The storybook-style Gramercy carriage house built in 1893 by a “bachelor maiden”
As readers of this site know, I have a soft spot for carriage houses—those fanciful remnants of Gotham’s horse and carriage era tucked on side streets throughout the city.
I’ve chronicled many of these survivors over the years, peering into their backstories and discovering how they function in contemporary New York. So when I came upon this blond brick holdout on East 22nd Street, I fell in love, then decided to look into its story.
As it turns out, this carriage house has something unusual in its history. It’s not the fairy-tale vibe stemming from the porthole windows and terra cotta decoration, though these features make it all the more delightful.
Nor is it the stepped gables on the roof. Designed in the Flemish Renaissance style, the roof harkens back to Manhattan’s earliest days of Dutch colonization, when so many 17th century buildings had this characteristic architecture (and were sadly lost through demolition and fire).

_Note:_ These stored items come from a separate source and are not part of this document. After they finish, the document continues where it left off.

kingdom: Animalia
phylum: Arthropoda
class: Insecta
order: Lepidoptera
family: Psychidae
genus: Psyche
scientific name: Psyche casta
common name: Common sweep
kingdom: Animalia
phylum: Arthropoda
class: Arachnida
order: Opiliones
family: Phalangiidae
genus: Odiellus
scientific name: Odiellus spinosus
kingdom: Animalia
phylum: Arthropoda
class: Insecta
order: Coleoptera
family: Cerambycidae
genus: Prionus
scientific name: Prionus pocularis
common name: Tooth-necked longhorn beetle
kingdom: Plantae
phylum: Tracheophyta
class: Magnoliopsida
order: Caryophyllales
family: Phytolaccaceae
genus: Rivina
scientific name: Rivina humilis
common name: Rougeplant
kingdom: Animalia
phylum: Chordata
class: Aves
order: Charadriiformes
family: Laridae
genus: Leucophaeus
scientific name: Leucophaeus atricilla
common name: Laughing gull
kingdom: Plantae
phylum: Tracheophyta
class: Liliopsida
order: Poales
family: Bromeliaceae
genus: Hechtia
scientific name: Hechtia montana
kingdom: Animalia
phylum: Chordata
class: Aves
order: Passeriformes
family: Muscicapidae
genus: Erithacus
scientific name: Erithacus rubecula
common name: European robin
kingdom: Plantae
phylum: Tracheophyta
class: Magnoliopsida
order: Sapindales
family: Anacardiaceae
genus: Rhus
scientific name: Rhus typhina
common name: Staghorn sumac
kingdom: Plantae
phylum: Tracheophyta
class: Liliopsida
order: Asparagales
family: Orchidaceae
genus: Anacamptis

What makes 150 East 22nd Street different from the city’s other lovely carriage houses is that rather than being built for a wealthy man, it was commissioned by a woman—prominent society scion Eloise L. Breese.
Breese, a descendant of an old money New York family (perhaps the inspiration for the carriage house’s Dutch-style design?) lived in a townhouse at 35 East 22nd Street in the Madison Square neighborhood.
Like other society women of the Gilded Age, her comings and goings were written up in newspapers. She held receptions with music, for example, and showed her Brittany spaniel at the Westminster dog show. She also entertained at her country cottage in the Gilded Age hotspot of Tuxedo, New York—where her banker brother owned a home as well.
But Breese was determinedly different from other society ladies. For one thing, she was unmarried for most of her life, with newspapers calling her a “bachelorette” or “bachelor maiden.”
She was also independent. “She was the only female member of the New York Yacht Club,” according to one website that chronicles her life. “Her steam yacht, the Elsa, had a swan shaped prow, like the boat in Lohengrin, because Eloise was also a devotee of the opera.” She reportedly had her own box at the Metropolitan Opera Houae.
Breese sailed her yacht in the late 1890s, the decade when she decided to have a carriage house built. To design it she turned to Sidney V. Stratton, an architect who studied in Paris but practiced his craft mostly in New York City. The carriage house was completed in 1893, per the AIA Guide to New York City.
Like so many carriage houses of the era, the design was meant to be a stylish statement, a totem to the wealth and interests of its owner. I’m not sure what Breese wanted it to convey, and I also imagine she spent very little time there. A groom and driver would have managed the horses, and when she needed transportation, the carriage would be driven to the front of her home a few blocks west so she could step inside.
Breese died in 1921, which was 15 years after her “surprise” Tuxedo wedding to widower Adam Norrie. Of the marriage, a New York Times writer stated that the former Miss Breese “has for some years refused all importunities to change her name and state.”
By the time of her death, horse-powered New York had been replaced by automobiles. A century later, Breese’s carriage house serves as a garage for the occupants of the five-story, glass-walled townhouse built behind it.
It’s unique and unusual even today. Unlike so many other carriage houses, it wasn’t remade into an art studio or cute private home!